Une créatrice de contenu identifiée comme Karina Emprende a dénoncé que sa famille a passé 42 heures consécutives sans électricité et plus de trois semaines sans eau. Son témoignage résume le désespoir de millions de personnes à Cuba.
«Nous avons été sans électricité pendant 42 heures, ce ne sont plus 10 ou 15, ce sont 42», déclare Karina dans la vidéo publiée sur son profil Facebook, qui a accumulé plus de 80 000 vues et plus de 5 600 réactions en quelques heures.
Sur l'eau, son récit est tout aussi frappant : « L'eau, ça fait trois semaines, je ne la vois plus, peut-être plus, je ne sais même plus, je ne fais plus le compte. »
Pour pouvoir se baigner, il a dû recourir au marché informel et payer 9 000 pesos cubains pour une citerne. « Sinon, je serais comme la plupart des gens qui n'ont pas d'eau, même pas pour boire », avertit-il.
Karina décrit également l'impossibilité de stocker des aliments. Ils ont moins de trois heures d'électricité par jour, acheter de la nourriture pour plusieurs jours est un luxe que personne ne peut se permettre. « S'ils te donnent trois heures d'électricité par jour, crois-moi, cela ne suffira pas à garder le froid », explique-t-elle.

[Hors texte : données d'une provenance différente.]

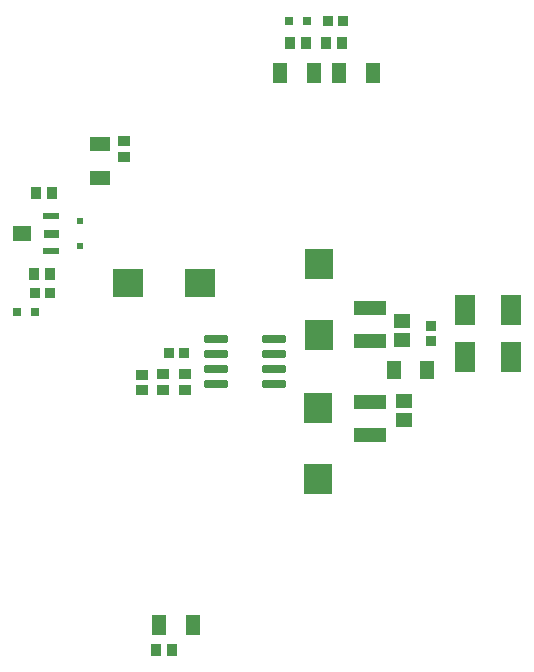
<source format=gtp>
G04*
G04 #@! TF.GenerationSoftware,Altium Limited,Altium Designer,21.1.1 (26)*
G04*
G04 Layer_Color=8421504*
%FSLAX25Y25*%
%MOIN*%
G70*
G04*
G04 #@! TF.SameCoordinates,8D04C4F7-E2C1-42FD-A476-B4637558DBC3*
G04*
G04*
G04 #@! TF.FilePolarity,Positive*
G04*
G01*
G75*
%ADD26R,0.05512X0.02244*%
%ADD27R,0.06693X0.09843*%
%ADD28R,0.04724X0.06496*%
%ADD29R,0.03347X0.03740*%
%ADD30R,0.03150X0.03150*%
%ADD31R,0.09646X0.10039*%
%ADD32R,0.03543X0.03937*%
%ADD33R,0.01968X0.01968*%
%ADD34R,0.03937X0.03543*%
%ADD35R,0.05512X0.05118*%
%ADD36R,0.03740X0.03347*%
%ADD37R,0.10630X0.05118*%
%ADD38R,0.10039X0.09646*%
G04:AMPARAMS|DCode=39|XSize=77.56mil|YSize=23.62mil|CornerRadius=2.95mil|HoleSize=0mil|Usage=FLASHONLY|Rotation=0.000|XOffset=0mil|YOffset=0mil|HoleType=Round|Shape=RoundedRectangle|*
%AMROUNDEDRECTD39*
21,1,0.07756,0.01772,0,0,0.0*
21,1,0.07165,0.02362,0,0,0.0*
1,1,0.00591,0.03583,-0.00886*
1,1,0.00591,-0.03583,-0.00886*
1,1,0.00591,-0.03583,0.00886*
1,1,0.00591,0.03583,0.00886*
%
%ADD39ROUNDEDRECTD39*%
%ADD40R,0.05118X0.07087*%
%ADD41R,0.07087X0.05118*%
G36*
X93009Y205790D02*
X99111D01*
Y200810D01*
X93009D01*
Y205790D01*
D02*
G37*
G36*
X103540Y204579D02*
X108363D01*
Y202021D01*
X103540D01*
Y204579D01*
D02*
G37*
D26*
X105607Y197395D02*
D03*
Y209206D02*
D03*
D27*
X259100Y177974D02*
D03*
Y162226D02*
D03*
X243700Y177974D02*
D03*
Y162226D02*
D03*
D28*
X231000Y158000D02*
D03*
X219976D02*
D03*
D29*
X203159Y274100D02*
D03*
X198041D02*
D03*
X105559Y183400D02*
D03*
X100441D02*
D03*
X145100Y163400D02*
D03*
X150218D02*
D03*
D30*
X190905Y274100D02*
D03*
X185000D02*
D03*
X94547Y177200D02*
D03*
X100453D02*
D03*
D31*
X195100Y193309D02*
D03*
Y169491D02*
D03*
X194800Y121491D02*
D03*
Y145309D02*
D03*
D32*
X100100Y189900D02*
D03*
X105415D02*
D03*
X202600Y266900D02*
D03*
X197285D02*
D03*
X140685Y64500D02*
D03*
X146000D02*
D03*
X185285Y266900D02*
D03*
X190600D02*
D03*
X105957Y217000D02*
D03*
X100643D02*
D03*
D33*
X115300Y207434D02*
D03*
Y199166D02*
D03*
D34*
X143000Y156400D02*
D03*
Y151085D02*
D03*
X150400Y151143D02*
D03*
Y156457D02*
D03*
X136100Y156358D02*
D03*
Y151042D02*
D03*
X130200Y228842D02*
D03*
Y234157D02*
D03*
D35*
X222800Y168001D02*
D03*
Y174300D02*
D03*
X223300Y141101D02*
D03*
Y147400D02*
D03*
D36*
X232500Y172618D02*
D03*
Y167500D02*
D03*
D37*
X211900Y178612D02*
D03*
Y167588D02*
D03*
X212100Y147100D02*
D03*
Y136076D02*
D03*
D38*
X131491Y186900D02*
D03*
X155309D02*
D03*
D39*
X180224Y168100D02*
D03*
Y163100D02*
D03*
Y158100D02*
D03*
Y153100D02*
D03*
X160776D02*
D03*
Y158100D02*
D03*
Y163100D02*
D03*
Y168100D02*
D03*
D40*
X153000Y73000D02*
D03*
X141583D02*
D03*
X193417Y257000D02*
D03*
X182000D02*
D03*
X213000D02*
D03*
X201583D02*
D03*
D41*
X122000Y233300D02*
D03*
Y221883D02*
D03*
M02*

</source>
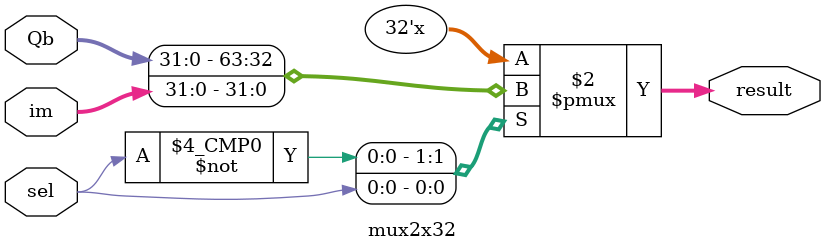
<source format=v>

module mux2x32(
    input   wire [31:0] Qb,//R-type
    input   wire [31:0] im,//I-type
    input   wire        sel,
    output  reg [31:0]  result
);
    always @(*) begin
        case (sel)
            1'b0: result = Qb;
            1'b1: result = im;
            default: result = Qb;
        endcase
    end

endmodule
</source>
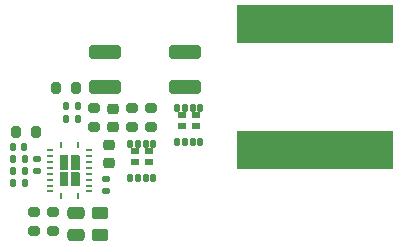
<source format=gbr>
%TF.GenerationSoftware,KiCad,Pcbnew,8.0.6*%
%TF.CreationDate,2024-10-21T22:45:32+01:00*%
%TF.ProjectId,buck,6275636b-2e6b-4696-9361-645f70636258,rev?*%
%TF.SameCoordinates,Original*%
%TF.FileFunction,Paste,Top*%
%TF.FilePolarity,Positive*%
%FSLAX46Y46*%
G04 Gerber Fmt 4.6, Leading zero omitted, Abs format (unit mm)*
G04 Created by KiCad (PCBNEW 8.0.6) date 2024-10-21 22:45:32*
%MOMM*%
%LPD*%
G01*
G04 APERTURE LIST*
G04 Aperture macros list*
%AMRoundRect*
0 Rectangle with rounded corners*
0 $1 Rounding radius*
0 $2 $3 $4 $5 $6 $7 $8 $9 X,Y pos of 4 corners*
0 Add a 4 corners polygon primitive as box body*
4,1,4,$2,$3,$4,$5,$6,$7,$8,$9,$2,$3,0*
0 Add four circle primitives for the rounded corners*
1,1,$1+$1,$2,$3*
1,1,$1+$1,$4,$5*
1,1,$1+$1,$6,$7*
1,1,$1+$1,$8,$9*
0 Add four rect primitives between the rounded corners*
20,1,$1+$1,$2,$3,$4,$5,0*
20,1,$1+$1,$4,$5,$6,$7,0*
20,1,$1+$1,$6,$7,$8,$9,0*
20,1,$1+$1,$8,$9,$2,$3,0*%
G04 Aperture macros list end*
%ADD10C,0.000000*%
%ADD11RoundRect,0.135000X-0.135000X-0.185000X0.135000X-0.185000X0.135000X0.185000X-0.135000X0.185000X0*%
%ADD12RoundRect,0.200000X0.275000X-0.200000X0.275000X0.200000X-0.275000X0.200000X-0.275000X-0.200000X0*%
%ADD13RoundRect,0.140000X-0.170000X0.140000X-0.170000X-0.140000X0.170000X-0.140000X0.170000X0.140000X0*%
%ADD14RoundRect,0.200000X-0.275000X0.200000X-0.275000X-0.200000X0.275000X-0.200000X0.275000X0.200000X0*%
%ADD15RoundRect,0.250000X0.450000X-0.262500X0.450000X0.262500X-0.450000X0.262500X-0.450000X-0.262500X0*%
%ADD16RoundRect,0.250000X-1.100000X0.325000X-1.100000X-0.325000X1.100000X-0.325000X1.100000X0.325000X0*%
%ADD17RoundRect,0.125000X0.125000X-0.190000X0.125000X0.190000X-0.125000X0.190000X-0.125000X-0.190000X0*%
%ADD18R,0.738000X0.570000*%
%ADD19R,13.200000X3.180000*%
%ADD20RoundRect,0.225000X0.250000X-0.225000X0.250000X0.225000X-0.250000X0.225000X-0.250000X-0.225000X0*%
%ADD21RoundRect,0.200000X0.200000X0.275000X-0.200000X0.275000X-0.200000X-0.275000X0.200000X-0.275000X0*%
%ADD22RoundRect,0.140000X0.140000X0.170000X-0.140000X0.170000X-0.140000X-0.170000X0.140000X-0.170000X0*%
%ADD23RoundRect,0.135000X0.135000X0.185000X-0.135000X0.185000X-0.135000X-0.185000X0.135000X-0.185000X0*%
%ADD24RoundRect,0.250000X-0.475000X0.250000X-0.475000X-0.250000X0.475000X-0.250000X0.475000X0.250000X0*%
%ADD25R,0.249999X0.599999*%
%ADD26R,0.599999X0.249999*%
%ADD27RoundRect,0.135000X-0.185000X0.135000X-0.185000X-0.135000X0.185000X-0.135000X0.185000X0.135000X0*%
%ADD28RoundRect,0.250000X1.100000X-0.325000X1.100000X0.325000X-1.100000X0.325000X-1.100000X-0.325000X0*%
G04 APERTURE END LIST*
D10*
%TO.C,U1*%
G36*
X109900000Y-79835001D02*
G01*
X109900000Y-80944999D01*
X109850000Y-80994999D01*
X109199999Y-80994999D01*
X109149999Y-80944999D01*
X109149999Y-79835001D01*
X109199999Y-79784999D01*
X109850000Y-79784999D01*
X109900000Y-79835001D01*
G37*
G36*
X109900000Y-81255001D02*
G01*
X109900000Y-82364999D01*
X109850000Y-82415001D01*
X109199999Y-82415001D01*
X109149999Y-82364999D01*
X109149999Y-81255001D01*
X109199999Y-81205001D01*
X109850000Y-81205001D01*
X109900000Y-81255001D01*
G37*
G36*
X110850001Y-81255001D02*
G01*
X110850001Y-82364999D01*
X110800001Y-82415001D01*
X110150000Y-82415001D01*
X110100000Y-82364999D01*
X110100000Y-81255001D01*
X110150000Y-81205001D01*
X110800001Y-81205001D01*
X110850001Y-81255001D01*
G37*
G36*
X110850001Y-79835001D02*
G01*
X110850001Y-80944999D01*
X110800001Y-80994999D01*
X110150000Y-80994999D01*
X110100000Y-80944999D01*
X110100000Y-79835001D01*
X110150000Y-79784999D01*
X110800001Y-79784999D01*
X110850001Y-79835001D01*
G37*
%TD*%
D11*
%TO.C,R8*%
X105190000Y-82100000D03*
X106210000Y-82100000D03*
%TD*%
D12*
%TO.C,R5*%
X107000000Y-86225000D03*
X107000000Y-84575000D03*
%TD*%
D13*
%TO.C,C3*%
X113100000Y-81820000D03*
X113100000Y-82780000D03*
%TD*%
D14*
%TO.C,R1*%
X115300000Y-75775000D03*
X115300000Y-77425000D03*
%TD*%
D15*
%TO.C,R7*%
X112600000Y-86512500D03*
X112600000Y-84687500D03*
%TD*%
D14*
%TO.C,R4*%
X116900000Y-75775000D03*
X116900000Y-77425000D03*
%TD*%
D12*
%TO.C,R2*%
X112100000Y-77425000D03*
X112100000Y-75775000D03*
%TD*%
D16*
%TO.C,C10*%
X113000000Y-71025000D03*
X113000000Y-73975000D03*
%TD*%
D17*
%TO.C,M1*%
X117080000Y-81700000D03*
X116440000Y-81700000D03*
X115780000Y-81700000D03*
X115140000Y-81700000D03*
X117082500Y-78820000D03*
X116440000Y-78820000D03*
X115780000Y-78820000D03*
X115137500Y-78820000D03*
D18*
X116720000Y-79400000D03*
X115500000Y-79400000D03*
X116720000Y-80350000D03*
X115500000Y-80350000D03*
%TD*%
D19*
%TO.C,L1*%
X130800000Y-68700000D03*
X130800000Y-79300000D03*
%TD*%
D20*
%TO.C,C4*%
X113700000Y-77375000D03*
X113700000Y-75825000D03*
%TD*%
D21*
%TO.C,R9*%
X110525000Y-74100000D03*
X108875000Y-74100000D03*
%TD*%
D22*
%TO.C,C9*%
X110680000Y-76700000D03*
X109720000Y-76700000D03*
%TD*%
D23*
%TO.C,R10*%
X106210000Y-81100000D03*
X105190000Y-81100000D03*
%TD*%
D24*
%TO.C,C5*%
X110500000Y-84650000D03*
X110500000Y-86550000D03*
%TD*%
D25*
%TO.C,U1*%
X109249999Y-78949999D03*
D26*
X108350001Y-79350001D03*
X108350001Y-79850000D03*
X108350001Y-80349999D03*
X108350001Y-80850000D03*
X108350001Y-81350000D03*
X108350001Y-81850001D03*
X108350001Y-82350000D03*
X108350001Y-82849999D03*
D25*
X109249999Y-83250001D03*
X110750001Y-83250001D03*
D26*
X111649999Y-82849999D03*
X111649999Y-82350000D03*
X111649999Y-81850001D03*
X111649999Y-81350000D03*
X111649999Y-80850000D03*
X111649999Y-80349999D03*
X111649999Y-79850000D03*
X111649999Y-79350001D03*
D25*
X110750001Y-78949999D03*
%TD*%
D27*
%TO.C,C8*%
X107200000Y-80090000D03*
X107200000Y-81110000D03*
%TD*%
D20*
%TO.C,C6*%
X113300000Y-80475000D03*
X113300000Y-78925000D03*
%TD*%
D22*
%TO.C,C2*%
X106180000Y-79100000D03*
X105220000Y-79100000D03*
%TD*%
D23*
%TO.C,C7*%
X106210000Y-80100000D03*
X105190000Y-80100000D03*
%TD*%
%TO.C,R11*%
X110710000Y-75600000D03*
X109690000Y-75600000D03*
%TD*%
D21*
%TO.C,R3*%
X107125000Y-77800000D03*
X105475000Y-77800000D03*
%TD*%
D12*
%TO.C,R6*%
X108600000Y-86225000D03*
X108600000Y-84575000D03*
%TD*%
D17*
%TO.C,M2*%
X121070000Y-78680000D03*
X120430000Y-78680000D03*
X119770000Y-78680000D03*
X119130000Y-78680000D03*
X121072500Y-75800000D03*
X120430000Y-75800000D03*
X119770000Y-75800000D03*
X119127500Y-75800000D03*
D18*
X120710000Y-76380000D03*
X119490000Y-76380000D03*
X120710000Y-77330000D03*
X119490000Y-77330000D03*
%TD*%
D28*
%TO.C,C1*%
X119800000Y-73975000D03*
X119800000Y-71025000D03*
%TD*%
M02*

</source>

Le témoignage aborde également l'insécurité générée par les coupures de courant nocturnes. « Près de chez moi, là même, la nuit, ils ont tué un jeune homme. S'il est huit heures du soir, ne sors même plus de chez toi », raconte Karina, qui relie l'obscurité à l'augmentation de la violence dans les quartiers.
Pour elle, la paralysie imposée par cette crise va au-delà de l'inconfort.
«Tu ne peux pas aller travailler parce qu'il n'y a pas de transport. Tu ne peux rien faire chez toi, car sans eau et sans électricité, que peux-tu faire à la maison ? Alors tu t'assois et tu regardes ta vie passer.» Sa conclusion est directe : «On nous vole la vie à tous.»
La vidéo a déclenché une vague de réactions parmi les abonnés. « Certes, nous nous faisons voler notre vie dans ce pays. Les appareils électroménagers tombent en panne et la nourriture, que nous avons tant de mal à obtenir, se gâte, et qui en est responsable ? Personne. Cependant, ceux qui gouvernent ce pays ne manquent pas d'électricité », a écrit une utilisatrice.
Otra a souligné : « La situation critique que nous vivons dépasse le sacrifice personnel que vous pourriez faire pour améliorer votre qualité de vie ; nous parlons de ressources de base, de priorités humaines ».
Le témoignage de Karina s'inscrit dans une crise électrique sans précédent à Cuba. La crise de l'eau exacerbe la situation : 87 % des aqueducs cubains dépendent du système électrique pour le pompage.
En days récents, d'autres Cubaines ont explosé sur les réseaux après des journées de plus de 27 heures sans électricité, et les témoignages de ceux qui passent des jours sans lumière, sans eau et sans gaz se sont multipliés comme une forme soutenue de dénonciation citoyenne. Une utilisatrice l'a résumé en quatre mots dans les commentaires de la vidéo de Karina : « Ce n'est même pas survivre ».